Figure 1.

Experimental Setup. (a) Color space and its three cardinal axis: luminance (L + M), red–green (L − M), and blue–yellow [S − (L + M)]. L, long (red); M, middle (green); S, short (blue) wavelength-sensitive cones. (b) Isoluminant spatial sinusoidal modulation along the L − M color axis. (c and f) The pedestal: five frames of an isoluminant stationary sinewave grating. (d and g) The moving sine grating: five isoluminant frames with a phase shift of 90 degrees between successive frames. (e and h) Pedestaled stimulus: summation of c and f and d and g. In pedestaled motion, features such as peaks, valleys, and zero crossings simply wobble back and forth periodically over time. Only wobble, not the constant linear motion of the motion stimulus, could be perceived if motion were computed by an algorithm that first extracted the features.
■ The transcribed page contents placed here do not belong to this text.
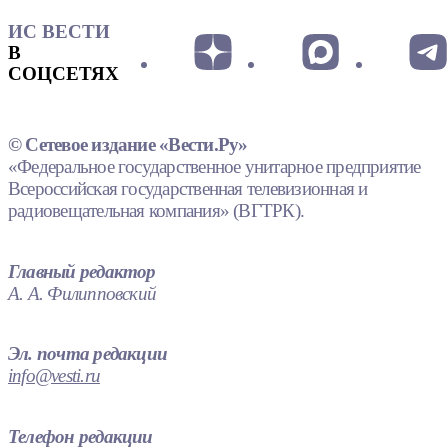
ИС ВЕСТИ
В
СОЦСЕТЯХ
© Сетевое издание «Вести.Ру»
«Федеральное государственное унитарное предприятие
Всероссийская государственная телевизионная и
радиовещательная компания» (ВГТРК).
Главный редактор
А. А. Филипповский
Эл. почта редакции
info@vesti.ru
Телефон редакции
On the other hand, Lu and Sperling (30) proved that, if the perceptual mechanism used a motion–energy computation, human observers would perceive motion equally from the pedestaled motion stimulus and the non-pedestaled motion stimulus. (i and j) Calibration stimulus: a five-frame display in which the odd frames are isoluminant sinewave gratings; the even frames are luminance sinewave modulations; and the phase shift between successive frames is 90 degrees. No consistent motion would be perceived in such a display if the isoluminant frames were truly isoluminant. In the actual experiments, the gratings were horizontal to avoid pixel-to-pixel intensity dependencies in the display monitor and to minimize chromatic aberration (40–42).